- _INSTRUCTION_:
Type out all the records word for word. Any pictures are to be left out.
☆ ☆ ☆ ☆ ☆ ☆ ☆
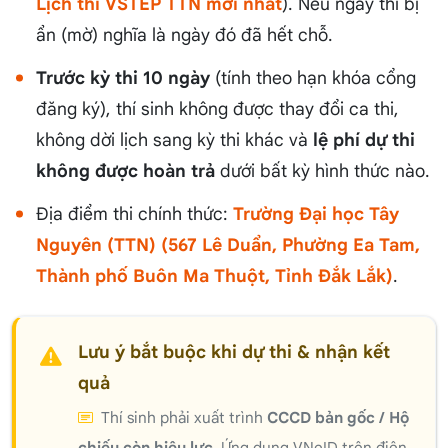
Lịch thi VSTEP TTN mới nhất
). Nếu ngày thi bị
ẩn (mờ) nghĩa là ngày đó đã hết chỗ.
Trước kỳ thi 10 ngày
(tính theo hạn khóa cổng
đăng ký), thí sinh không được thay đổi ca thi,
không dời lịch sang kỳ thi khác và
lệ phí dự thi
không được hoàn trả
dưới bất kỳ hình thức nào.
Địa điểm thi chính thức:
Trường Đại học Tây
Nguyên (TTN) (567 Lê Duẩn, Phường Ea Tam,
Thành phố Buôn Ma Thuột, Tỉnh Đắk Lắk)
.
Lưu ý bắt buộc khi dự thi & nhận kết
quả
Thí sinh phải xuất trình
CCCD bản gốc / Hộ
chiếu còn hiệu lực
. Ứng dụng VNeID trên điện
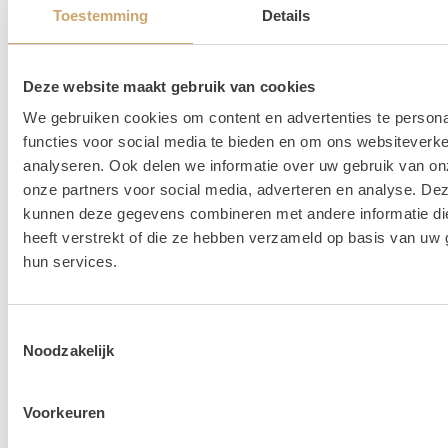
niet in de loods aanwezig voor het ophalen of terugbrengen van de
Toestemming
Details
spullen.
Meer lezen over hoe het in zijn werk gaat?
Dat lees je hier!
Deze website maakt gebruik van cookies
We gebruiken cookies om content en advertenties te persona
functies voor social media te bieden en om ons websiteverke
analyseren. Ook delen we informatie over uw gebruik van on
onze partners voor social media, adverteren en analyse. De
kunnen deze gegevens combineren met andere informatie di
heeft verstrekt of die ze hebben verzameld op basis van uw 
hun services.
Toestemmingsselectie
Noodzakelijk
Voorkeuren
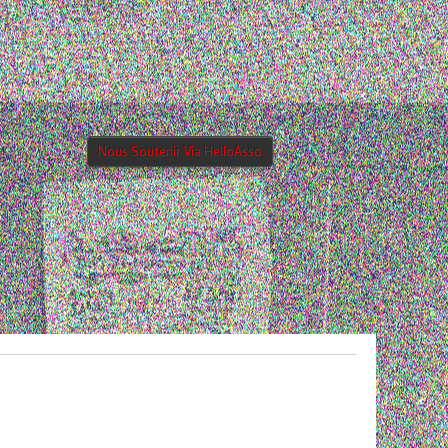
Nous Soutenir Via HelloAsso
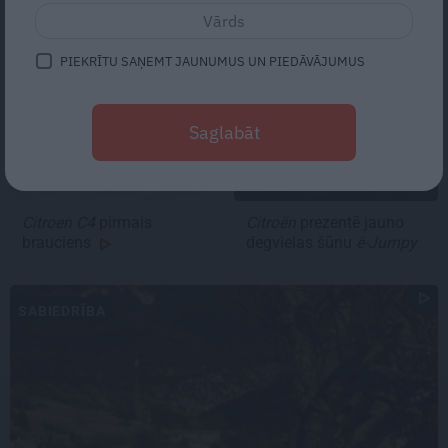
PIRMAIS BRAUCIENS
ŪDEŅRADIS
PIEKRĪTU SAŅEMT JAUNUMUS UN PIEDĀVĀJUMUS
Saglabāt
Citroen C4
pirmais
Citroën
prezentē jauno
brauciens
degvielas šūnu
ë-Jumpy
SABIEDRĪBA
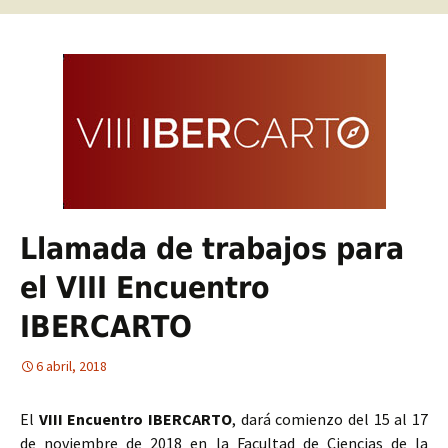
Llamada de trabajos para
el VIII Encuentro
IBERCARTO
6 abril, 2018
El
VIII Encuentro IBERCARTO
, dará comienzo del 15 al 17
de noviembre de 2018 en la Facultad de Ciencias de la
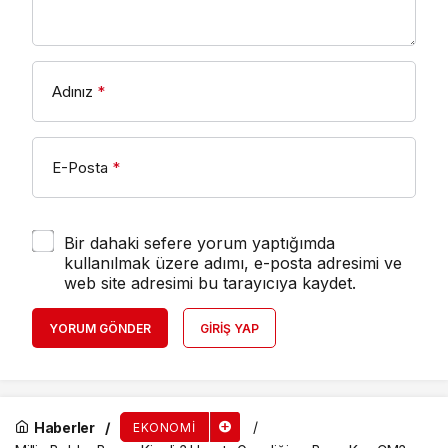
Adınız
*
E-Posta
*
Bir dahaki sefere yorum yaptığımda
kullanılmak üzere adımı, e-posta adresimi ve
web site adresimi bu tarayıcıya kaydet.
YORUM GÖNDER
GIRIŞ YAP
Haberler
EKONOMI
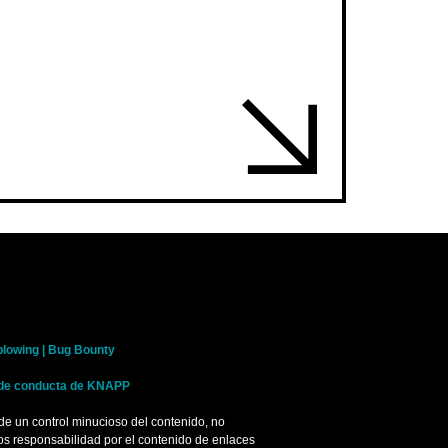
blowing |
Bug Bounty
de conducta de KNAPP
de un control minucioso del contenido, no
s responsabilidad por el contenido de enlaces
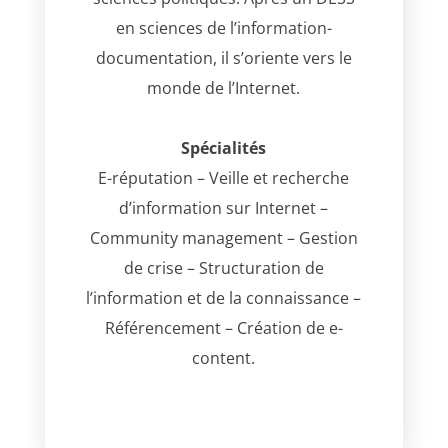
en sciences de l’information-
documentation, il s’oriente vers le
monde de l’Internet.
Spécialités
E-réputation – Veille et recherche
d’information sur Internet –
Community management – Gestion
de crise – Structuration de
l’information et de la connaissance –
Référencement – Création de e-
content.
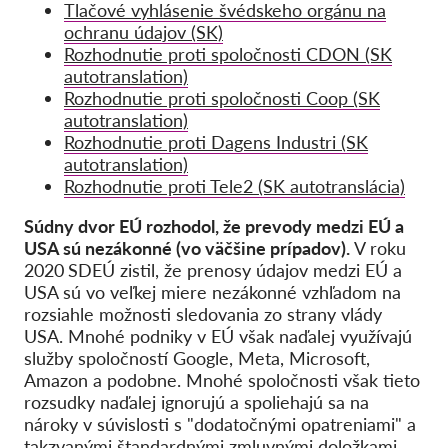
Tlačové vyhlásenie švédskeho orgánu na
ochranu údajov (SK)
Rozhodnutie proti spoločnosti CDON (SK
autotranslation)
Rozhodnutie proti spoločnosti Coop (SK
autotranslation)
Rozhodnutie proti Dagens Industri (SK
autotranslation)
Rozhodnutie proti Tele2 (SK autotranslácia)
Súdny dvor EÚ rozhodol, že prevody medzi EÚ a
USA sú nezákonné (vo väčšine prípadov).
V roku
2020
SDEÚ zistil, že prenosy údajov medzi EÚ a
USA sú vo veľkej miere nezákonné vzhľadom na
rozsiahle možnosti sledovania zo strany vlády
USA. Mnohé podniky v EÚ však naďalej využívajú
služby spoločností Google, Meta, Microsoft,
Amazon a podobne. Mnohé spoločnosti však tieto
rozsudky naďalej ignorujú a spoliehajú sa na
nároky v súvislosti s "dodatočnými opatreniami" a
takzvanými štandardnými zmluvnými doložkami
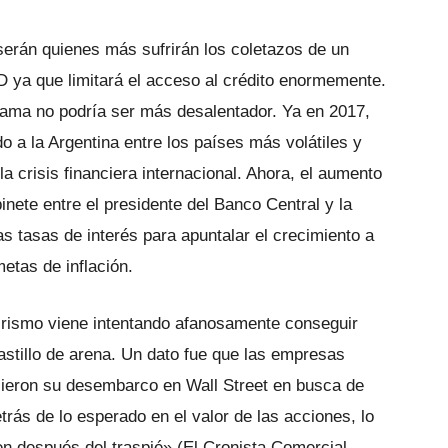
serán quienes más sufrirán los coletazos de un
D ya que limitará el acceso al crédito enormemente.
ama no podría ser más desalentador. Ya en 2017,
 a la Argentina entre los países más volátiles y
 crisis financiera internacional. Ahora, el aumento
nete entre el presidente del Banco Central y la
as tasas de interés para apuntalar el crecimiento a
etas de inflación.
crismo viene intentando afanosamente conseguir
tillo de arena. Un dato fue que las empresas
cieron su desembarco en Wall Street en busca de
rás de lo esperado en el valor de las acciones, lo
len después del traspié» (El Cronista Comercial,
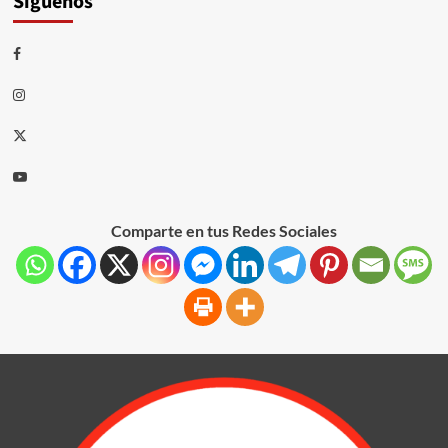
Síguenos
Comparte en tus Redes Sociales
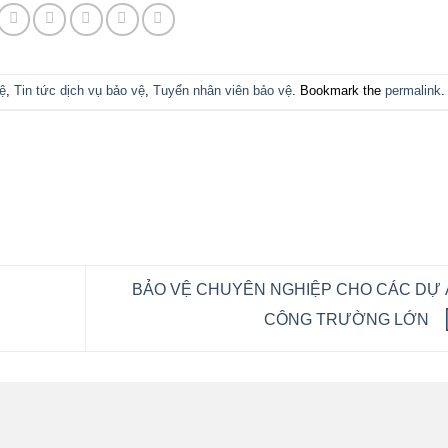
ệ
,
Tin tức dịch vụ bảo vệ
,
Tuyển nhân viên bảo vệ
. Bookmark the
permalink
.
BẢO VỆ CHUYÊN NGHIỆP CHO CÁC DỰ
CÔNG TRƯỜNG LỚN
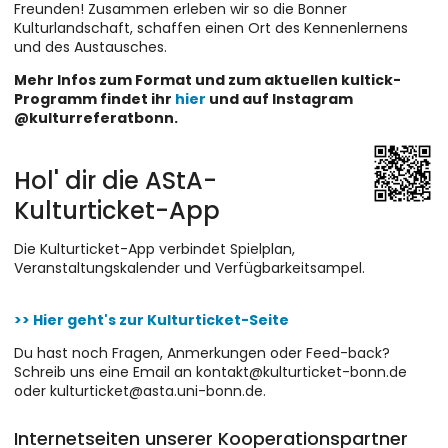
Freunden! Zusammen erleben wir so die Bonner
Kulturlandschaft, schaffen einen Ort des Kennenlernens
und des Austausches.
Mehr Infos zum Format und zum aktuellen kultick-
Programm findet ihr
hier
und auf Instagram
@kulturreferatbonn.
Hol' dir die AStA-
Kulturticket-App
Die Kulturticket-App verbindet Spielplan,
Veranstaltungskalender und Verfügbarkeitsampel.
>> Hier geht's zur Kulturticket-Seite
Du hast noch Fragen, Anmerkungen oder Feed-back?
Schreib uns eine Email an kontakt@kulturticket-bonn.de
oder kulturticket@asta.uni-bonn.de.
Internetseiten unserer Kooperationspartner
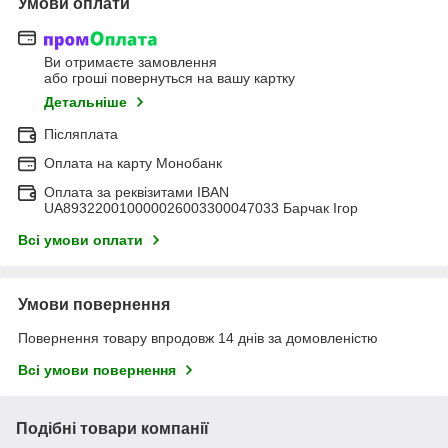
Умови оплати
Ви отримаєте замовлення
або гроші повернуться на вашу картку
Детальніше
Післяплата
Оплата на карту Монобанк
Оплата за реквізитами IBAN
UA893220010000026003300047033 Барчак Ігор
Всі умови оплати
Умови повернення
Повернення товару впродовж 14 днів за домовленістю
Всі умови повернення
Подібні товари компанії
☆ ☆ ☆ ☆ ☆ ☆ ☆
- _EXPECTED ANSWER_:
Lịch thi VSTEP TTN mới nhất
). Nếu ngày thi bị
ẩn (mờ) nghĩa là ngày đó đã hết chỗ.
Trước kỳ thi 10 ngày
(tính theo hạn khóa cổng
đăng ký), thí sinh không được thay đổi ca thi,
không dời lịch sang kỳ thi khác và
lệ phí dự thi
không được hoàn trả
dưới bất kỳ hình thức nào.
Địa điểm thi chính thức:
Trường Đại học Tây
Nguyên (TTN) (567 Lê Duẩn, Phường Ea Tam,
Thành phố Buôn Ma Thuột, Tỉnh Đắk Lắk)
.
Lưu ý bắt buộc khi dự thi & nhận kết
quả
Thí sinh phải xuất trình
CCCD bản gốc / Hộ
chiếu còn hiệu lực
. Ứng dụng VNeID trên điện
niet in de loods aanwezig voor het ophalen of terugbrengen van de
Toestemming
Details
spullen.
Meer lezen over hoe het in zijn werk gaat?
Dat lees je hier!
Deze website maakt gebruik van cookies
We gebruiken cookies om content en advertenties te persona
functies voor social media te bieden en om ons websiteverke
analyseren. Ook delen we informatie over uw gebruik van on
onze partners voor social media, adverteren en analyse. De
kunnen deze gegevens combineren met andere informatie di
heeft verstrekt of die ze hebben verzameld op basis van uw 
hun services.
Toestemmingsselectie
Noodzakelijk
Voorkeuren
Nous Soutenir Via HelloAsso
PIRMAIS BRAUCIENS
ŪDEŅRADIS
PIEKRĪTU SAŅEMT JAUNUMUS UN PIEDĀVĀJUMUS
Saglabāt
Citroen C4
pirmais
Citroën
prezentē jauno
brauciens
degvielas šūnu
ë-Jumpy
SABIEDRĪBA
Llamada de trabajos para
el VIII Encuentro
IBERCARTO
6 abril, 2018
El
VIII Encuentro IBERCARTO
, dará comienzo del 15 al 17
de noviembre de 2018 en la Facultad de Ciencias de la
Adınız
*
E-Posta
*
Bir dahaki sefere yorum yaptığımda
kullanılmak üzere adımı, e-posta adresimi ve
web site adresimi bu tarayıcıya kaydet.
YORUM GÖNDER
GIRIŞ YAP
Haberler
EKONOMI
blowing |
Bug Bounty
de conducta de KNAPP
de un control minucioso del contenido, no
s responsabilidad por el contenido de enlaces
en sciences de l’information-
documentation, il s’oriente vers le
monde de l’Internet.
Spécialités
E-réputation – Veille et recherche
d’information sur Internet –
Community management – Gestion
de crise – Structuration de
l’information et de la connaissance –
Référencement – Création de e-
content.
Tlačové vyhlásenie švédskeho orgánu na
ochranu údajov (SK)
Rozhodnutie proti spoločnosti CDON (SK
autotranslation)
Rozhodnutie proti spoločnosti Coop (SK
autotranslation)
Rozhodnutie proti Dagens Industri (SK
autotranslation)
Rozhodnutie proti Tele2 (SK autotranslácia)
Súdny dvor EÚ rozhodol, že prevody medzi EÚ a
USA sú nezákonné (vo väčšine prípadov).
V roku
2020
SDEÚ zistil, že prenosy údajov medzi EÚ a
USA sú vo veľkej miere nezákonné vzhľadom na
rozsiahle možnosti sledovania zo strany vlády
USA. Mnohé podniky v EÚ však naďalej využívajú
služby spoločností Google, Meta, Microsoft,
Amazon a podobne. Mnohé spoločnosti však tieto
rozsudky naďalej ignorujú a spoliehajú sa na
nároky v súvislosti s "dodatočnými opatreniami" a
takzvanými štandardnými zmluvnými doložkami
serán quienes más sufrirán los coletazos de un
D ya que limitará el acceso al crédito enormemente.
ama no podría ser más desalentador. Ya en 2017,
 a la Argentina entre los países más volátiles y
 crisis financiera internacional. Ahora, el aumento
nete entre el presidente del Banco Central y la
as tasas de interés para apuntalar el crecimiento a
etas de inflación.
crismo viene intentando afanosamente conseguir
tillo de arena. Un dato fue que las empresas
cieron su desembarco en Wall Street en busca de
rás de lo esperado en el valor de las acciones, lo
len después del traspié» (El Cronista Comercial,
Síguenos
Comparte en tus Redes Sociales
ệ
,
Tin tức dịch vụ bảo vệ
,
Tuyển nhân viên bảo vệ
. Bookmark the
permalink
.
BẢO VỆ CHUYÊN NGHIỆP CHO CÁC DỰ
CÔNG TRƯỜNG LỚN
Freunden! Zusammen erleben wir so die Bonner
Kulturlandschaft, schaffen einen Ort des Kennenlernens
und des Austausches.
Mehr Infos zum Format und zum aktuellen kultick-
Programm findet ihr
hier
und auf Instagram
@kulturreferatbonn.
Hol' dir die AStA-
Kulturticket-App
Die Kulturticket-App verbindet Spielplan,
Veranstaltungskalender und Verfügbarkeitsampel.
>> Hier geht's zur Kulturticket-Seite
Du hast noch Fragen, Anmerkungen oder Feed-back?
Schreib uns eine Email an kontakt@kulturticket-bonn.de
oder kulturticket@asta.uni-bonn.de.
Internetseiten unserer Kooperationspartner
Умови оплати
Ви отримаєте замовлення
або гроші повернуться на вашу картку
Детальніше
Післяплата
Оплата на карту Монобанк
Оплата за реквізитами IBAN
UA893220010000026003300047033 Барчак Ігор
Всі умови оплати
Умови повернення
Повернення товару впродовж 14 днів за домовленістю
Всі умови повернення
Подібні товари компанії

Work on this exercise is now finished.